Сашка замялся, пытаясь сформулировать поточней.

— Вот в жизни — она какая была? Скажи своими словами, а не из куррикулюма.

— Так она, сынок, именно такой и была. Куррикулюм не врёт, я же его заверял, и мама заверяла, там всё чистая правда.

— А помимо?

Папа сунул щётку в ящичек, потянулся за курткой.

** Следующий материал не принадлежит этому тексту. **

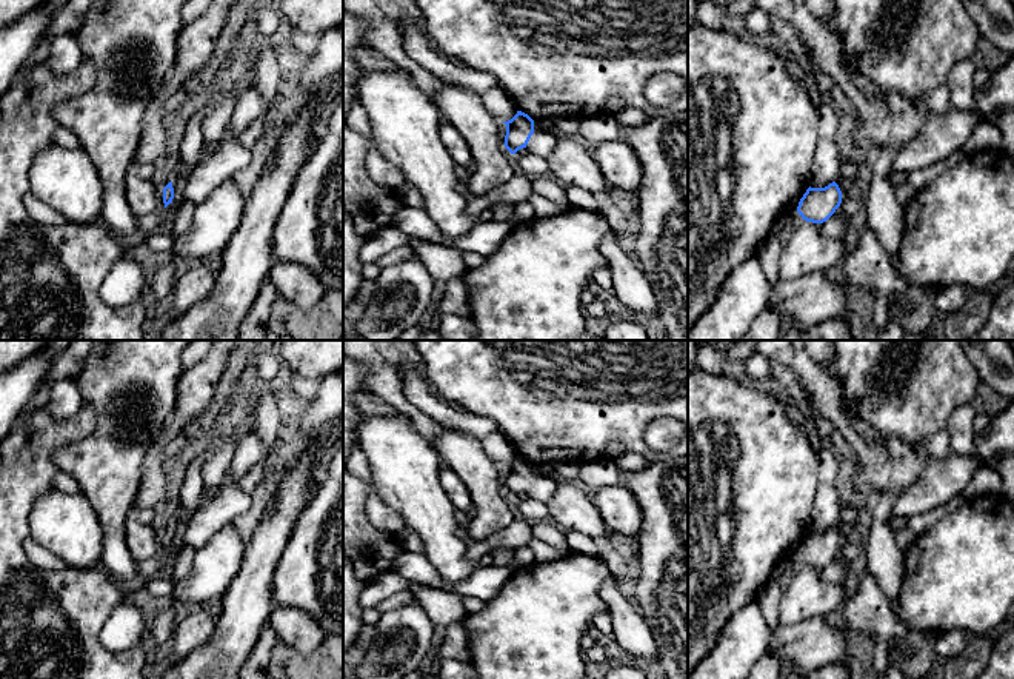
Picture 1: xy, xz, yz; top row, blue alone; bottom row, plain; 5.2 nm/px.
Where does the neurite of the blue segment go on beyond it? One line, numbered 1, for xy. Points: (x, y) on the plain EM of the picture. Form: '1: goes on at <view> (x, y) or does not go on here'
1: does not go on here

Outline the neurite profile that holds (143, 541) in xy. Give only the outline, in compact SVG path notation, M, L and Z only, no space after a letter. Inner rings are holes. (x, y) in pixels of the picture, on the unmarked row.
M134 513L126 520L126 544L135 562L165 554L163 536L151 523L142 523Z

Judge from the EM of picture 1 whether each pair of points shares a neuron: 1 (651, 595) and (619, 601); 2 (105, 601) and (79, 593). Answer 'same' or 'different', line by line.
1: different
2: same

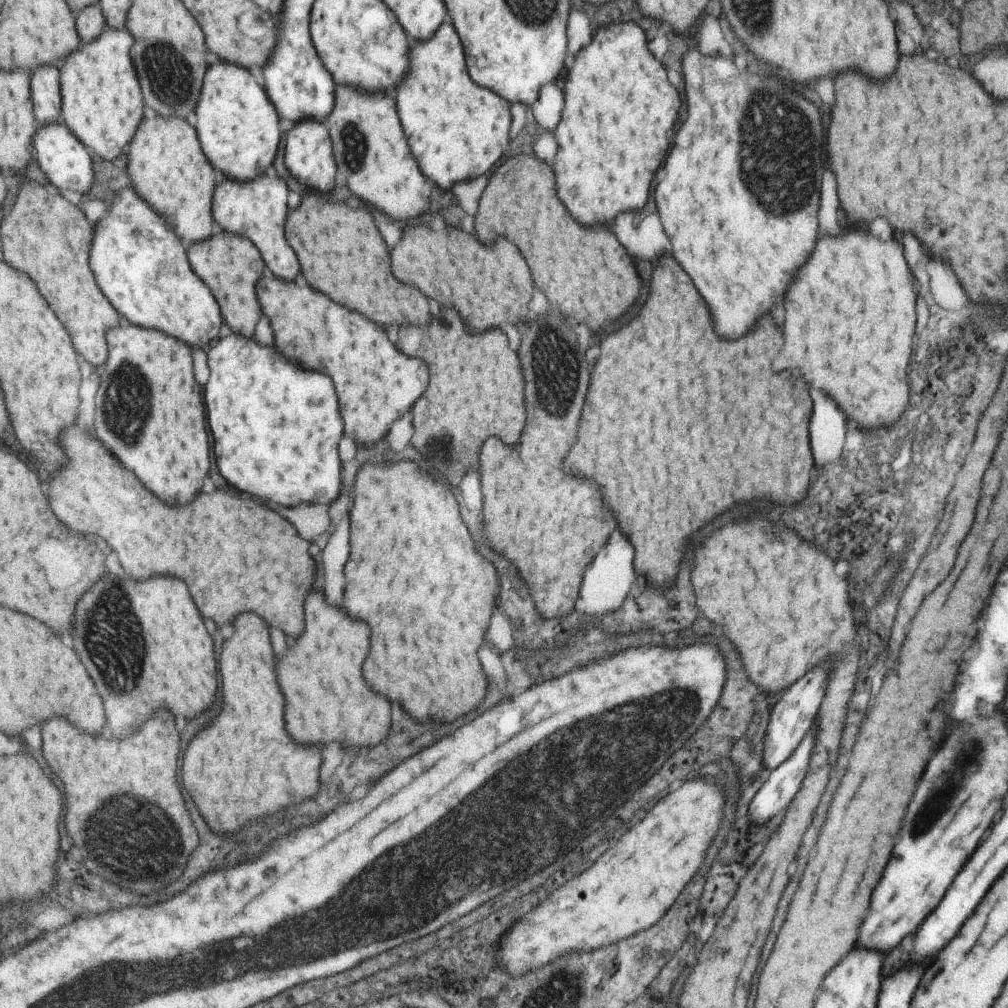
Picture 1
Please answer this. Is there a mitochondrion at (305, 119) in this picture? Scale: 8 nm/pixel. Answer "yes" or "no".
no

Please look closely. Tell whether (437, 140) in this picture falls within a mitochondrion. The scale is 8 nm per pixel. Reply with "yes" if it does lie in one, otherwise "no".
no

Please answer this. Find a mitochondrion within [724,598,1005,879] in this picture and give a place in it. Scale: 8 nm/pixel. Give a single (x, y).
(969, 751)

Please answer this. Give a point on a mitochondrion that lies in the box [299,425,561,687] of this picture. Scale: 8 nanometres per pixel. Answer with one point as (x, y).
(447, 447)

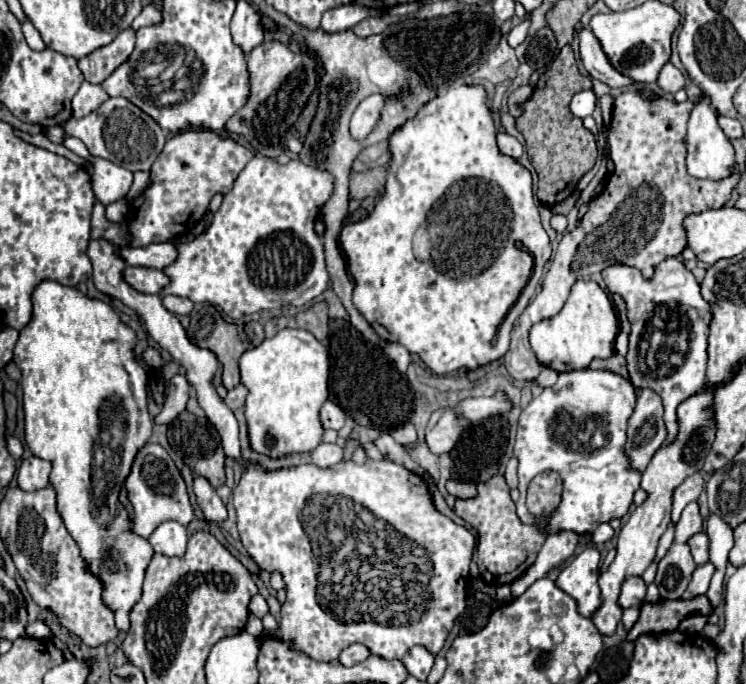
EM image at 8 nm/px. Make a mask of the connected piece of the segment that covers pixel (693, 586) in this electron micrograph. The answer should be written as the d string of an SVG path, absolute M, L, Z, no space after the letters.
M708 561L704 565L698 565L694 575L692 575L692 581L688 585L688 591L686 591L686 599L692 599L696 595L704 595L706 589L708 589L708 583L710 583L710 577L714 575L716 567Z

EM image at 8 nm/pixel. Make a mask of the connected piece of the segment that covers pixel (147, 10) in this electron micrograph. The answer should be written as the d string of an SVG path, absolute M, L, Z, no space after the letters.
M146 5L142 13L132 21L132 29L142 29L150 25L158 25L162 21L162 13L154 5Z

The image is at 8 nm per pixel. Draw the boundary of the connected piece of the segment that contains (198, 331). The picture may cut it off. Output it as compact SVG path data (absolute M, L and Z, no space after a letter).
M204 303L190 313L190 327L186 333L196 347L210 349L218 357L222 363L222 385L226 389L236 387L240 383L238 361L246 351L236 325L226 323L212 305Z

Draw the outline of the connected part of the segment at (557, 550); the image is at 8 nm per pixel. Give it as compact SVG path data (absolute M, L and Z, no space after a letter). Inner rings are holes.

— А какое «помимо» ты хочешь-то?

— Что-нибудь, что ты помнишь из жизни, — тихо и упрямо повторил Сашка. — Хоть что-нибудь, пожалуйста.

Отец проверил, на месте ли ключи, бумажник, похлопал Сашку по плечу:

— Обязательно. Вернусь — обязательно расскажу. Всё, я побежал. И ты не тяни, у тебя сегодня важный день. Закончится — скинь нам смс-ку, как всё прошло. Мы будем держать за тебя кулаки.

По жеребьёвке Сашке выпало выступать одному из последних, сразу после Курдина.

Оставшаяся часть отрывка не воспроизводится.